CONTAINER spot freight rates continued their slide last week, with the Shanghai Containerised Freight Index losing another 9.5% as key main lane trades continued to weigh down the index.

The most substantial fall was on the Asia-Europe trade, which saw rates fall by over one fifth to reach $1,172 per teu, but all bar one of the trades recorded by the Shanghai Shipping Exchange was in negative territory.

Asia-Europe rates are still higher than the 2019 average of $754 per teu, but the same cannot be said for the transpacific US west coast trade.

Rates there fell another 4.5% last week to $1,559 per feu, driven partially by the continued threat of industrial action that has seen shippers opting for the US east and Gulf coasts instead. But this now puts rates at the same level as the 2019 average of $1,526 per feu.

“On the FE-US West Coast, rates have already dropped below their pre-pandemic levels with current spot rates reminiscent of the period leading to the bankruptcy of Hanjin Shipping in August 2016,” Linerlytica said.

Another cause for the fall in rates was that effective capacity has risen to its highest levels since the first half of 2021 due to easing congestion and the quicker pace of newbuilding deliveries, it added.

“The two factors will continue to push up overall vessel supply in the months ahead.

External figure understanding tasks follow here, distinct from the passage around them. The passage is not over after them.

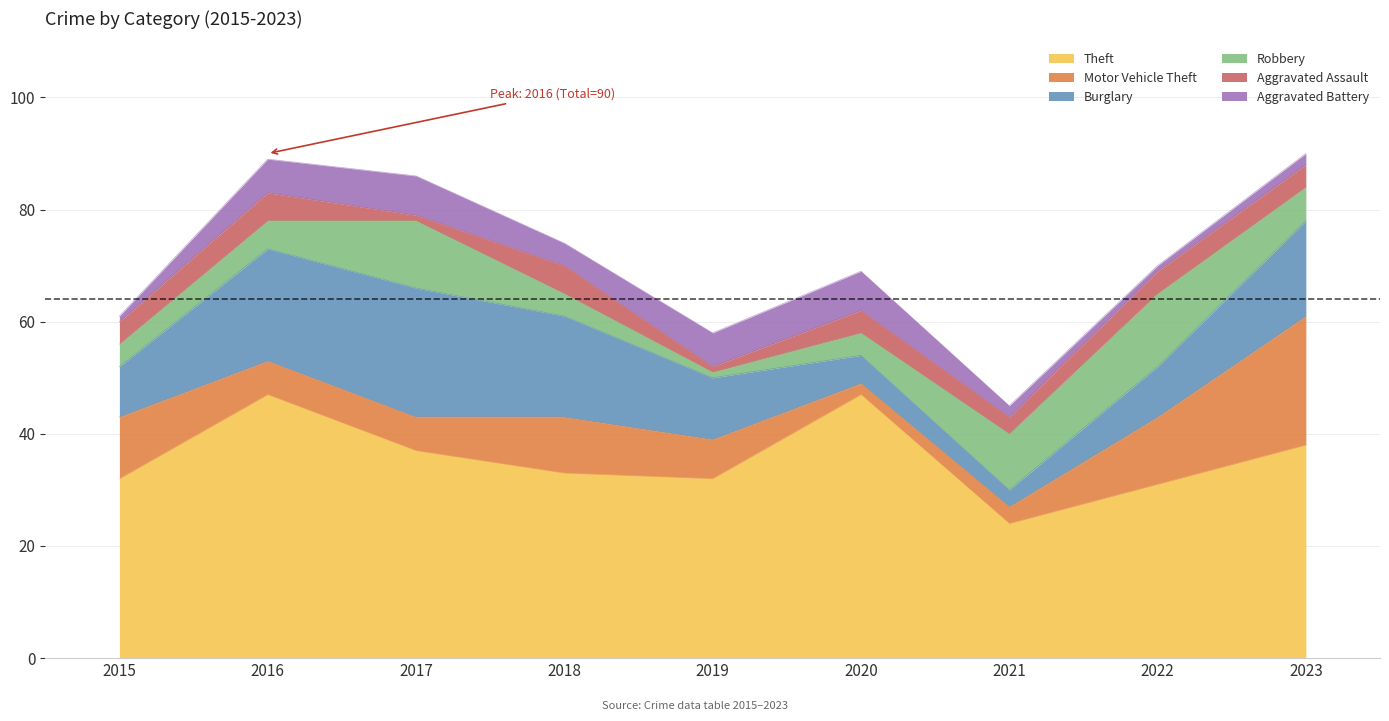

Where do Robbery and Aggravated Battery first cross each other?

2015 and 2016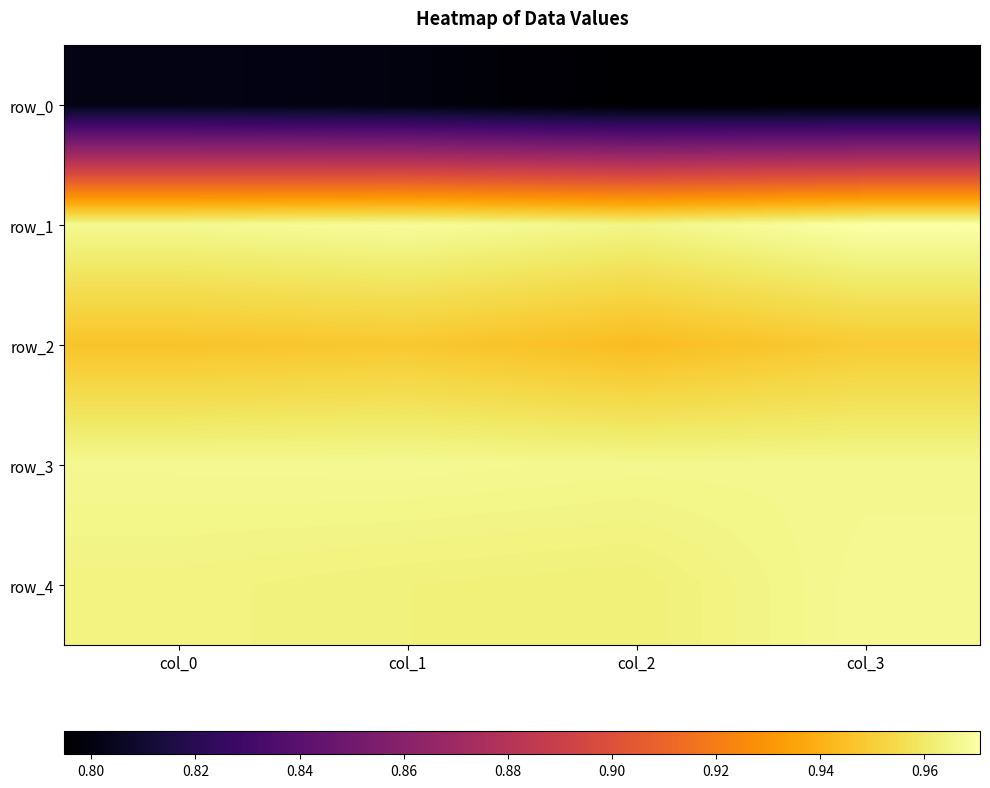

What is the difference between the highest and lowest values at col_0?

0.2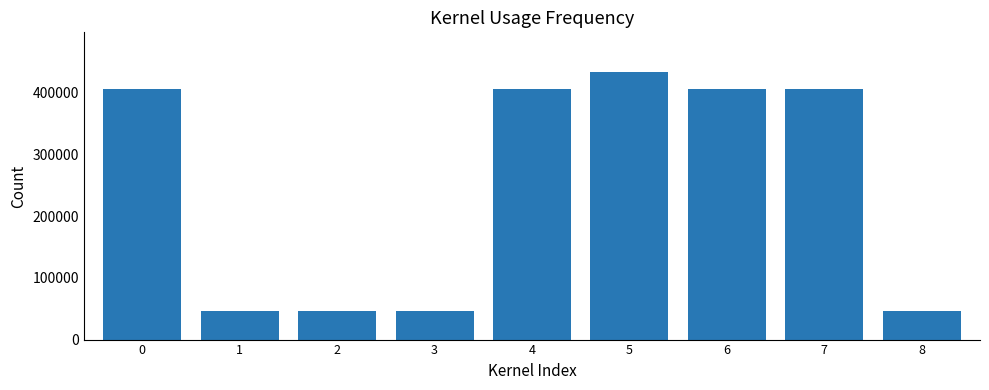

What is the difference between the second highest and second lowest values?

359677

Freight rates are expected to remain depressed in the coming months while several carriers continue to ramp up their operated capacity with a clear unwillingness to curb their market share growth ambitions.”

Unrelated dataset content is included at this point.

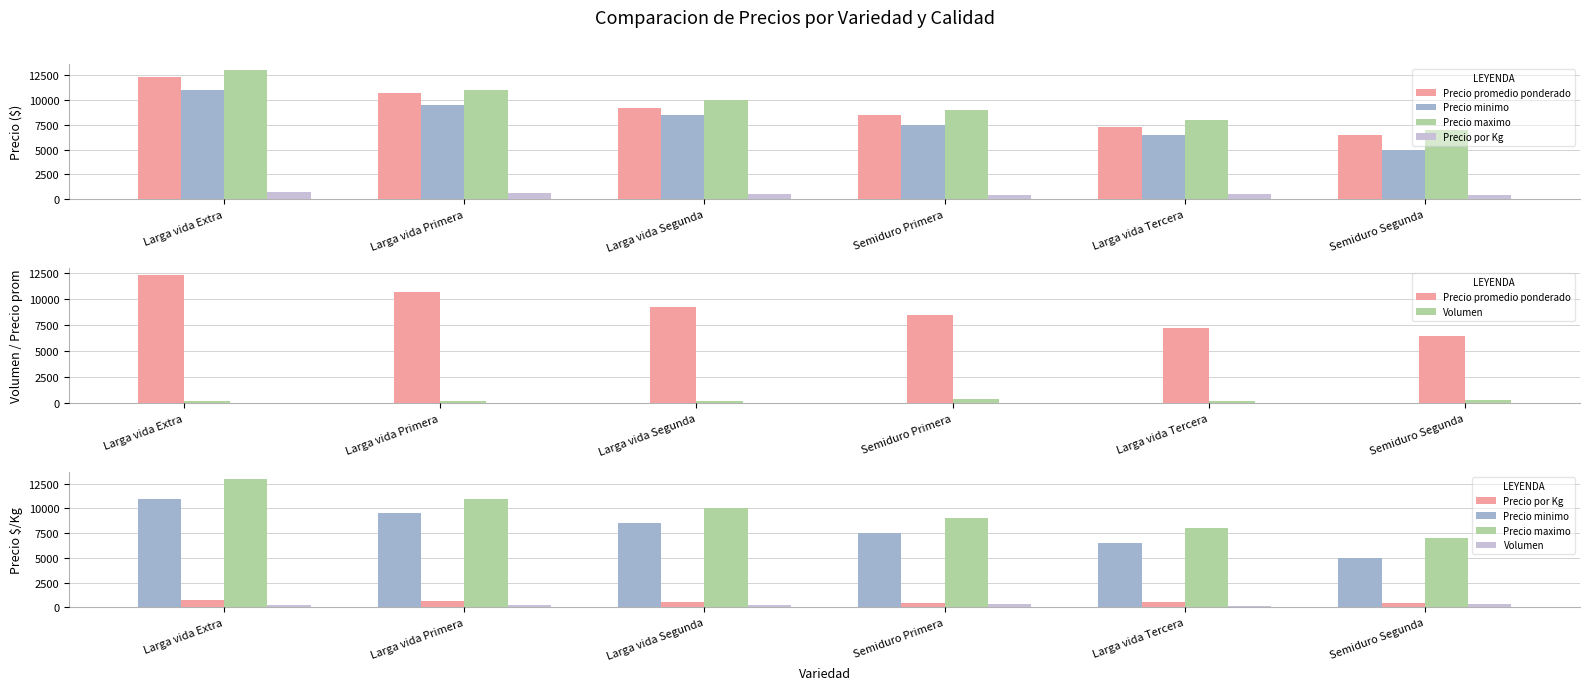

Between Larga vida Primera and Semiduro Segunda, which series saw the biggest shift?

Precio minimo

In an analysis of the less volatile China Containerised Freight Index, which includes contract rates, Sea-Intelligence chief executive Alan Murphy pointed out that on a number of trades, rates had fallen by as much as 90% from their peaks when compared to 2019 levels.

“Trades which experienced extremely large rate increases during the pandemic, are also the trades now exhibiting the fastest degree of normalisation,” he said.

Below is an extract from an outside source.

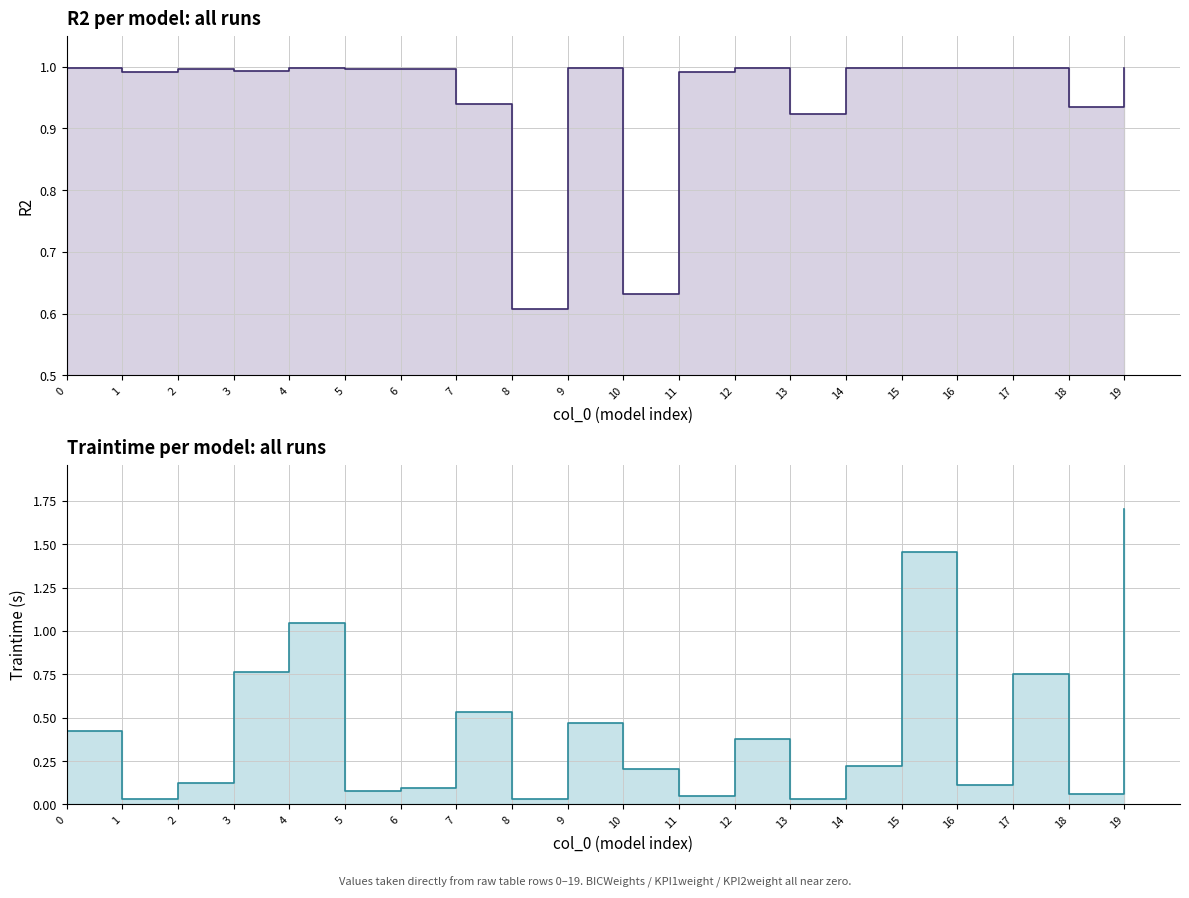

What is the total value across all series at 10?

0.8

In the US, however, this might also be being influenced by high inventory levels, which were responsible for the sharp drop in imports to the US in September.

The inventory-to-sales ratio was still below pre-pandemic norms but was clearly on a growing trend, Mr Murphy said.

“Inventories for both retailers and wholesalers keep increasing — at a time where sales are stagnating,” he said. “As consumer sentiment continues to plummet, sales are likely to also decline, and with the supply chain still being lagged more than a month longer than usual, we will continue to see an inventory correction unfold.”

While attention has been focussed on the collapse in head haul rates, figures from Xeneta show that a number of backhaul trades have seen equally large falls, with some trades seeing spot rates falling for longer than on the front haul and now below January 2020 levels.

From Europe to Asia, the average rate for a standard dry container has fallen to $820 per feu.

“This is down by more than $1 000 per feu (56%) from its peak in May 2021, having fallen pretty consistently since then,” Xeneta said. “Compared to January 2020, the spot rate on November 14 was lower, down by 6.8%. Though a small saving, it is one of the first trades to have crossed this milestone. Now that the tables have turned and carriers are scrambling for all the volumes they can get, backhaul shippers are having an easier time getting their volumes on board as prices fall.”